BackgroundA significant number of studies have investigated the use of blood-derived gene expression profiling as a biomarker for Alzheimer's Disease (AD). However, the typical approach of developing classification models trained on subjects with AD and complimentary cognitive healthy controls may result in markers of general illness rather than being AD-specific.Incorporating additional related neurological and age-related disorders during the classification model development process may lead to the discovery of an AD-specific expression signature.

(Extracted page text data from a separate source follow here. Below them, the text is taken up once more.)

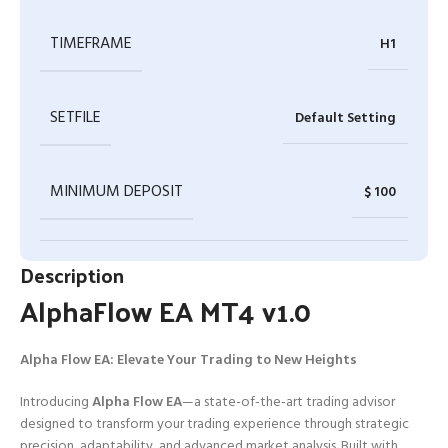
TIMEFRAME
H1
SETFILE
Default Setting
MINIMUM DEPOSIT
$ 100
Description
AlphaFlow EA MT4 v1.0
Alpha Flow EA: Elevate Your Trading to New Heights
Introducing
Alpha Flow EA
—a state-of-the-art trading advisor
designed to transform your trading experience through strategic
precision, adaptability, and advanced market analysis. Built with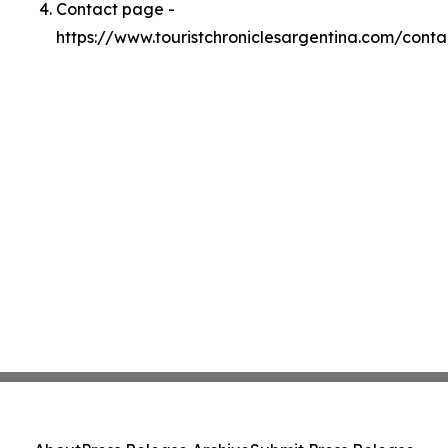
Contact page -
https://www.touristchroniclesargentina.com/conta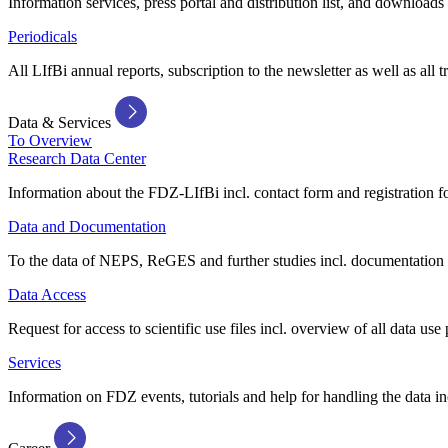
Information services, press portal and distribution list, and downloads
Periodicals
All LIfBi annual reports, subscription to the newsletter as well as all t
Data & Services
To Overview
Research Data Center
Information about the FDZ-LIfBi incl. contact form and registration fo
Data and Documentation
To the data of NEPS, ReGES and further studies incl. documentation 
Data Access
Request for access to scientific use files incl. overview of all data use 
Services
Information on FDZ events, tutorials and help for handling the data in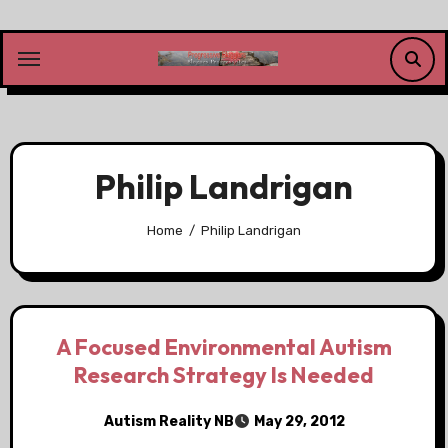
Skip
to
content
Philip Landrigan
Home
Philip Landrigan
A Focused Environmental Autism
Research Strategy Is Needed
Autism Reality NB
May 29, 2012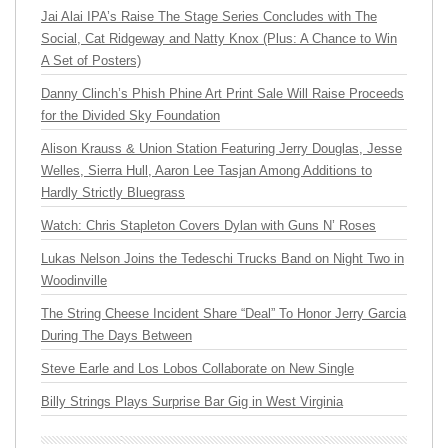
Jai Alai IPA’s Raise The Stage Series Concludes with The
Social, Cat Ridgeway and Natty Knox (Plus: A Chance to Win
A Set of Posters)
Danny Clinch’s Phish Phine Art Print Sale Will Raise Proceeds
for the Divided Sky Foundation
Alison Krauss & Union Station Featuring Jerry Douglas, Jesse
Welles, Sierra Hull, Aaron Lee Tasjan Among Additions to
Hardly Strictly Bluegrass
Watch: Chris Stapleton Covers Dylan with Guns N’ Roses
Lukas Nelson Joins the Tedeschi Trucks Band on Night Two in
Woodinville
The String Cheese Incident Share “Deal” To Honor Jerry Garcia
During The Days Between
Steve Earle and Los Lobos Collaborate on New Single
Billy Strings Plays Surprise Bar Gig in West Virginia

MethodsTwo XGBoost classification models were developed and optimised. The first used the typical approach, training on 160 AD and 160 cognitively normal controls, while the second was trained in 6318 AD and 6318 mixed controls. Up-sampling was performed in each training set to the minority classes to avoid sampling bias, and both classification models were evaluated in an independent dataset consisting of 127 AD and 687 mixed controls. The mixed control group represents a heterogeneous ageing population consisting of Parkinson's Disease, Multiple Sclerosis, Amyotrophic Lateral Sclerosis, Bipolar Disorder, Schizophrenia, Coronary Artery Disease, Rheumatoid Arthritis, Chronic Obstructive Pulmonary Disease, and cognitively healthy subjects.
ResultsThe typical approach resulted in a 74 gene classification model with a validation performance of 58.3% sensitivity, 30.3% specificity, 13.4% PPV and 79.7% NPV. In contrast, the second approach resulted in a 28 gene classification model with an overall improved validation performance of 46.5% sensitivity, 95.6% specificity, 66.3% PPV and 90.6% NPV.
ConclusionsThe addition of related neurological and age-related disorders into the AD classification model developmental process identified a more AD-specific expression signature, with improved ability to distinguish AD from other related diseases and cognitively healthy controls. However, this was at the cost of sensitivity. Further improvement is still required to identify a robust blood transcriptomic signature specific to AD.